Never before have we been so removed from our food source! So many children have absolutely no understanding of where their food comes from, or how many resources it takes to simply make the lunch they take for granted every day in their lunch box.
Thankfully there are some wonderful books, targeted for children, which will help them connect the dots from field to table.
The wonderful picture book How Did That Get In My Lunchbox gives the youngest audience a early view of how the food in their lunchbox is made.
The other two books I am profiling this week were adapted from their very successful adult counterparts, Omnivore's Dilema and Fast Food Nation.
Omnivore's Dilema: Young Readers Edition gives them a wonderful understanding of the many ways food gets to us and how the choices we make have a direct effect on the world around us. After one chapter of Chew On This, your kids may never eat in a fast food restaurant again!
I hope this week's selections give you some great tools to get your kids informed and smarter when they make choices about what they eat.
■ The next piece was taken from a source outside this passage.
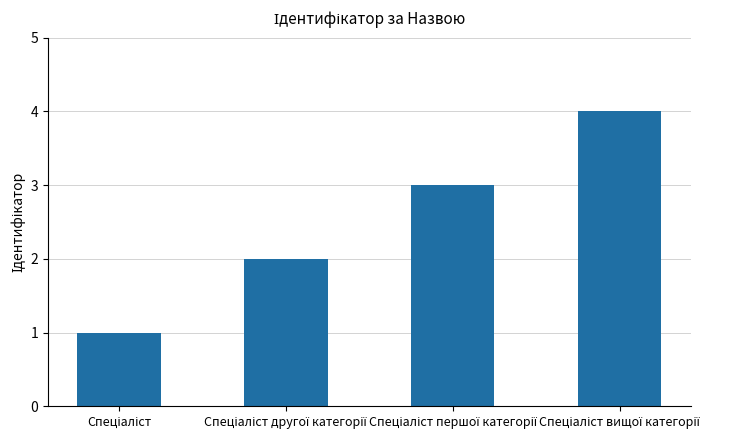

How many bars are there in total?

4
Imagine how proud you will be when they pass on the fries and ask for that organic apple. OK, I may be a little ahead of myself but know they will never look at their dinner plate the same way again.
To see my full set of reviews, visit my blog at www.onegreatbook.com
Title: How Did That Get In My Lunchbox
Author: Chris Butterworth
Target: Preschool - Grade 2
What this book is about:
This book takes a look at what is in a kid’s lunchbox, and shows children how their food got there. It takes you from the fields, to the processing, to the store. You learn what goes into a slice of bread, how milk is turned into cheese and even shows the cocoa pods where the chocolate beans come from—all the way to the chocolate chip cookie!
Why I love this book:
First off, it is a wonderful introduction for kids who probably have never thought about the origin of their lunch food. We are currently so removed from the food chain, that it gives children a colorful introduction to just what it takes to get that food onto the shelf at a store.
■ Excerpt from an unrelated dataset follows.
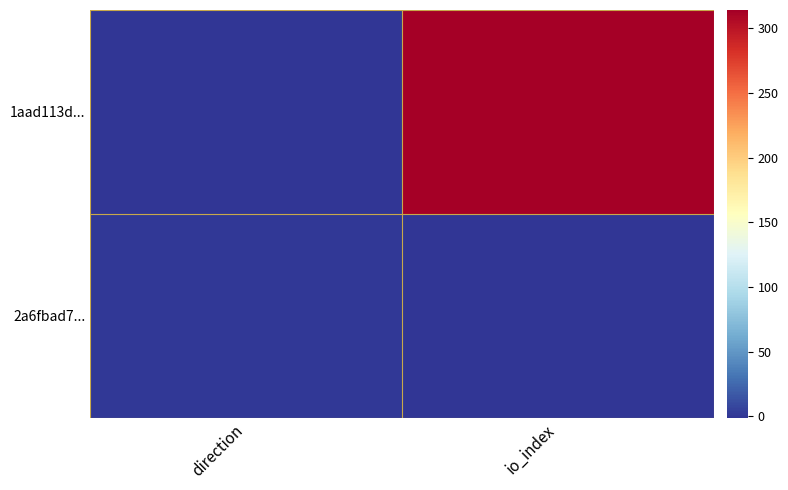

At direction, list the series in order from smallest to largest.

1aad113d..., 2a6fbad7...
Additionally, I love the illustrations by Lucia Gaggiotti. They are bright and fun, with a classic retro feel. The pictures alone will get kids to pick up this book. I know all of my kids grabbed it off the table when I brought it home, with no prodding at all.
Who this book is for:
All kids. A wonderful way to start talking with them about the origins of what is on their plate.
Now if someone could just tell me how to stop my kids from eating their desert first!